Items listed in a dataset:
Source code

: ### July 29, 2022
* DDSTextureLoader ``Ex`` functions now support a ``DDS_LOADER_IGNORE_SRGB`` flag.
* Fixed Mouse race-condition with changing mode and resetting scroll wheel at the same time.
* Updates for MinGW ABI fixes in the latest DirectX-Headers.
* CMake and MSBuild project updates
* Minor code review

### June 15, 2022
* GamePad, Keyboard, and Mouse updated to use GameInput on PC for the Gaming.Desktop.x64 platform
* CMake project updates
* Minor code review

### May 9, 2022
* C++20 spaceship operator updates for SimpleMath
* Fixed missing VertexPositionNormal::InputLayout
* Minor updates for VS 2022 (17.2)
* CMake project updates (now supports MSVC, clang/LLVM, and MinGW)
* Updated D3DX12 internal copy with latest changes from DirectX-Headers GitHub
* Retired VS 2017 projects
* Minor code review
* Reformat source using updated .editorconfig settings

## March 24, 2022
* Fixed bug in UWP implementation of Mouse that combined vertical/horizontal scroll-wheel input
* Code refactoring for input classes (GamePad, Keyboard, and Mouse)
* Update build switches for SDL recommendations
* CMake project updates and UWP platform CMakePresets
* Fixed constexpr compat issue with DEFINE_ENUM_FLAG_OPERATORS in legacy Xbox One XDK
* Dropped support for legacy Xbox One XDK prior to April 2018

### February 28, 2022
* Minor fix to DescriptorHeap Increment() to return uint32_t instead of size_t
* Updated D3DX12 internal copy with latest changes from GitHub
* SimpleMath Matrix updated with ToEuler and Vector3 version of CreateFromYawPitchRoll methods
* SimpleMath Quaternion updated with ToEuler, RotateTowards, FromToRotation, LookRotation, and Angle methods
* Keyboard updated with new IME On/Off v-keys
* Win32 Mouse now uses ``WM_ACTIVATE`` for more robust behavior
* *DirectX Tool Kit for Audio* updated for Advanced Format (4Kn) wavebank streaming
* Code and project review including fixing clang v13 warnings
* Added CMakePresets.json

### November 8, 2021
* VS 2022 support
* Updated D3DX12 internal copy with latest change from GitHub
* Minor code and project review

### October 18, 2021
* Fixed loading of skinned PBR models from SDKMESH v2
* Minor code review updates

EXERCISE
Beginning with the line that has "to April 2018" and ending with the line that has "### October 18, 2021", set down the lines above exactly and include no others.

RESPONSE TO THE EXERCISE
* Dropped support for legacy Xbox One XDK prior to April 2018

### February 28, 2022
* Minor fix to DescriptorHeap Increment() to return uint32_t instead of size_t
* Updated D3DX12 internal copy with latest changes from GitHub
* SimpleMath Matrix updated with ToEuler and Vector3 version of CreateFromYawPitchRoll methods
* SimpleMath Quaternion updated with ToEuler, RotateTowards, FromToRotation, LookRotation, and Angle methods
* Keyboard updated with new IME On/Off v-keys
* Win32 Mouse now uses ``WM_ACTIVATE`` for more robust behavior
* *DirectX Tool Kit for Audio* updated for Advanced Format (4Kn) wavebank streaming
* Code and project review including fixing clang v13 warnings
* Added CMakePresets.json

### November 8, 2021
* VS 2022 support
* Updated D3DX12 internal copy with latest change from GitHub
* Minor code and project review

### October 18, 2021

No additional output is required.